(TASK BRIEF): Only the lines below between the one holding "pinky dip: (195, 160)" and the one holding "thumb mcp: (87, 90)", inclusive, are to be reproduced word for word; the pictures are to be left out.

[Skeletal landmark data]
------------
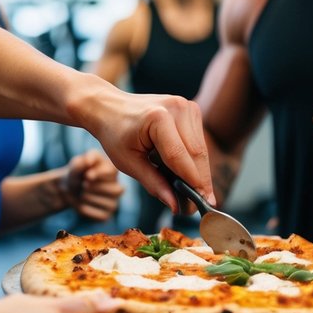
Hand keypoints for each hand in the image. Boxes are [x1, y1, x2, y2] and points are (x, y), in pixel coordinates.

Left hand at [60, 150, 123, 220]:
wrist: (67, 188)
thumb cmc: (77, 173)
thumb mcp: (78, 163)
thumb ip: (83, 160)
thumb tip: (89, 161)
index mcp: (113, 171)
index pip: (114, 173)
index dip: (100, 174)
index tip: (87, 175)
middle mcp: (117, 187)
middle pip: (116, 190)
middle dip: (97, 187)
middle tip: (84, 185)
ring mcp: (113, 202)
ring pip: (109, 203)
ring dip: (90, 197)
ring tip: (81, 193)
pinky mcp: (106, 215)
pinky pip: (101, 215)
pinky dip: (87, 209)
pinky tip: (81, 203)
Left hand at [95, 90, 213, 211]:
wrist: (110, 107)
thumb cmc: (115, 134)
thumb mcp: (128, 163)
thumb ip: (154, 184)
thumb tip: (175, 205)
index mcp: (158, 118)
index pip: (180, 157)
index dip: (192, 183)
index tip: (199, 206)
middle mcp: (177, 108)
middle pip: (197, 153)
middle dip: (201, 182)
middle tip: (202, 206)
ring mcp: (186, 106)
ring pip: (202, 149)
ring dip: (200, 172)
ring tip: (194, 193)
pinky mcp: (190, 109)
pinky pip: (199, 141)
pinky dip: (195, 160)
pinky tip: (188, 174)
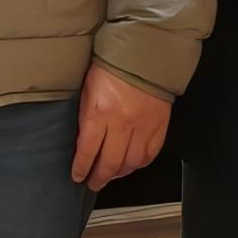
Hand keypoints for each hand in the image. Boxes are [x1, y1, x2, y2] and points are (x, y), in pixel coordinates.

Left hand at [72, 63, 169, 189]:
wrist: (143, 55)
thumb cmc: (111, 68)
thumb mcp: (87, 90)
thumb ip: (86, 117)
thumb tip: (83, 143)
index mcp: (99, 113)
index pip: (87, 151)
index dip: (82, 168)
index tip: (78, 176)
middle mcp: (122, 124)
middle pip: (110, 163)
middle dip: (99, 177)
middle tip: (93, 183)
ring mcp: (143, 127)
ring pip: (131, 163)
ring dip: (119, 173)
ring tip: (111, 175)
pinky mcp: (159, 127)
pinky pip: (149, 154)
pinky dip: (139, 164)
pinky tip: (131, 165)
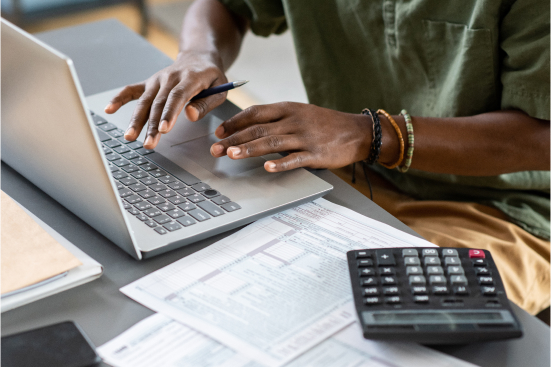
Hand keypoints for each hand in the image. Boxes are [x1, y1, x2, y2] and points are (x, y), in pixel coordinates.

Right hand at [104, 51, 227, 148]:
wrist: (199, 57)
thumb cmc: (211, 77)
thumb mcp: (220, 88)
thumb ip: (207, 103)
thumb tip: (191, 115)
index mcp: (190, 78)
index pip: (177, 97)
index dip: (169, 113)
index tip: (163, 130)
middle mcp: (170, 77)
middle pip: (158, 103)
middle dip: (151, 125)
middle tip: (148, 144)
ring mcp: (157, 80)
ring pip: (145, 101)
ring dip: (136, 120)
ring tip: (129, 137)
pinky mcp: (149, 83)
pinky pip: (132, 90)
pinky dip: (119, 98)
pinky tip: (109, 109)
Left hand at [210, 102, 372, 171]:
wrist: (357, 131)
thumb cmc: (325, 124)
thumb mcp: (301, 113)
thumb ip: (278, 119)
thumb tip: (250, 128)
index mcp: (288, 108)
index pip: (256, 113)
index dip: (235, 122)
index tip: (219, 132)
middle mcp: (294, 121)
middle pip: (258, 129)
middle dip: (234, 139)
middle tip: (216, 149)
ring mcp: (305, 137)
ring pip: (272, 143)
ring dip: (250, 149)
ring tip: (232, 155)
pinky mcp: (315, 154)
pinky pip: (295, 159)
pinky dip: (280, 164)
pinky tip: (267, 168)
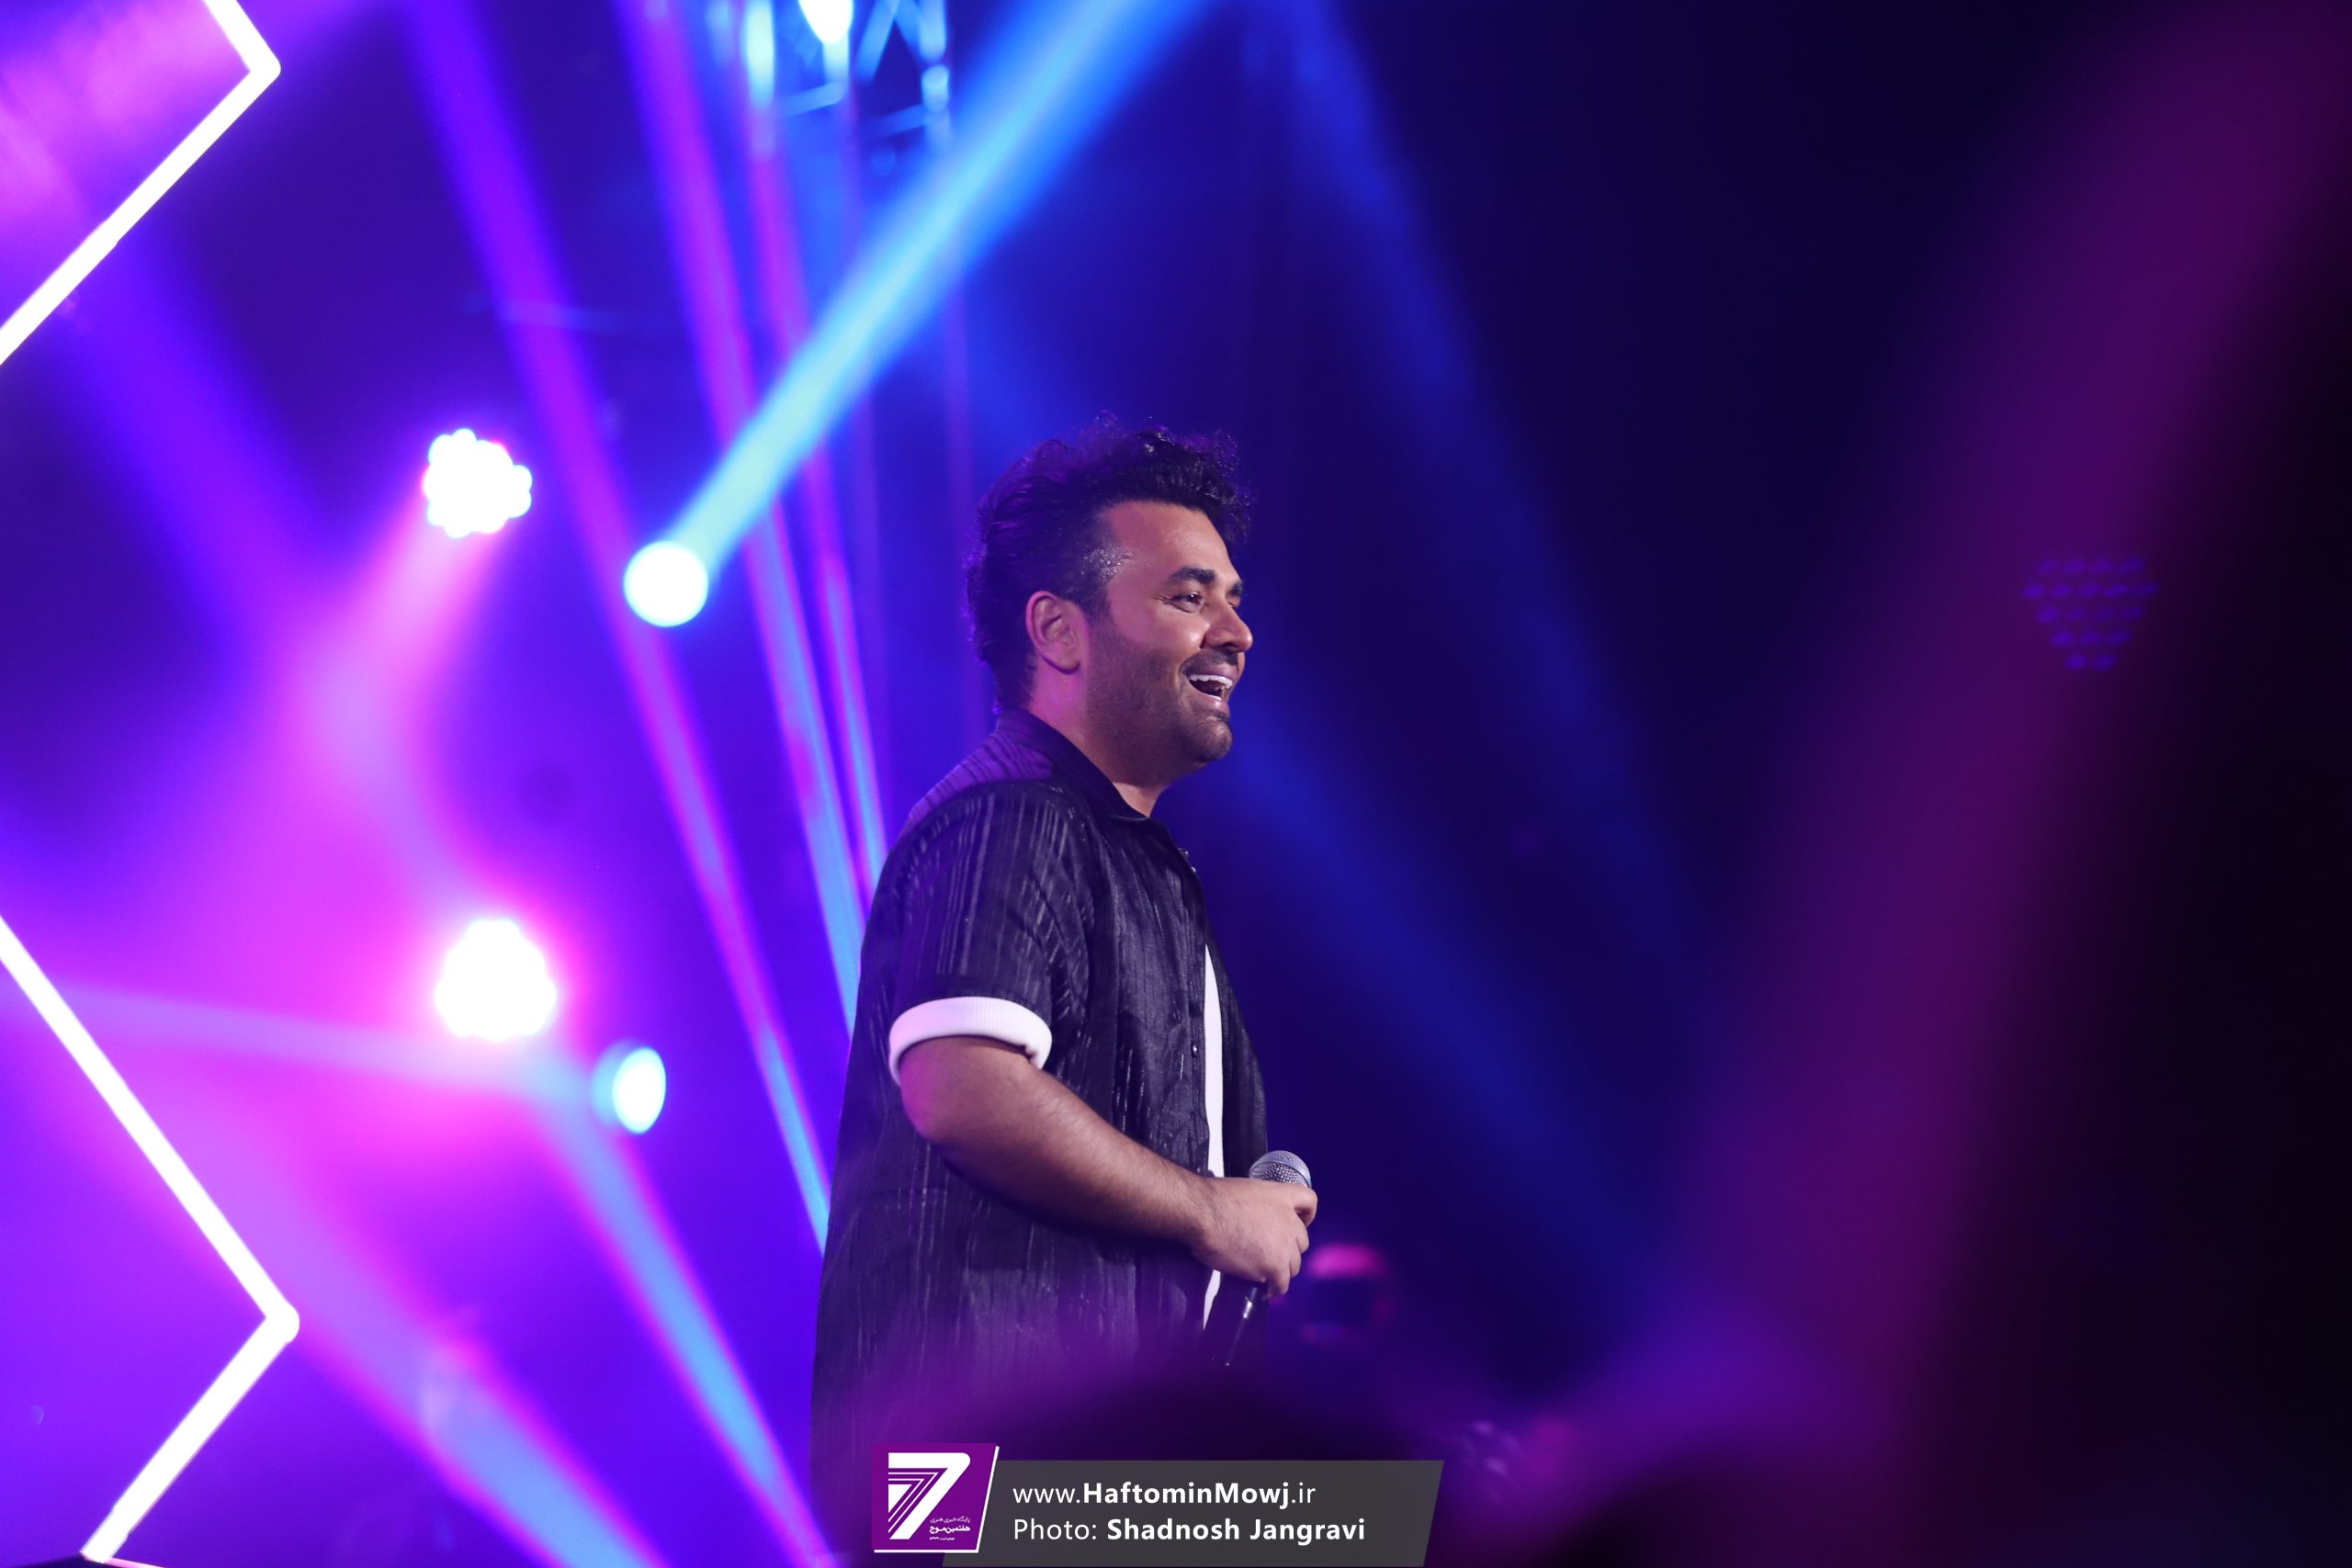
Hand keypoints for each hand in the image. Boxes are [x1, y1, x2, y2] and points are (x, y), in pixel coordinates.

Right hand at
------------
(ANSWER TO THIS PROBLEM):
pinky dip: (195, 160)
pinky tip: (188, 174)
Hand keypoints for each hand in the image. Boxes are [x1, y1, x2, y2] and points are (x, y), in pixel coordinates.

Left hand at [72, 63, 169, 189]:
wrist: (143, 55)
thumb cmc: (111, 68)
thumb mcp: (87, 90)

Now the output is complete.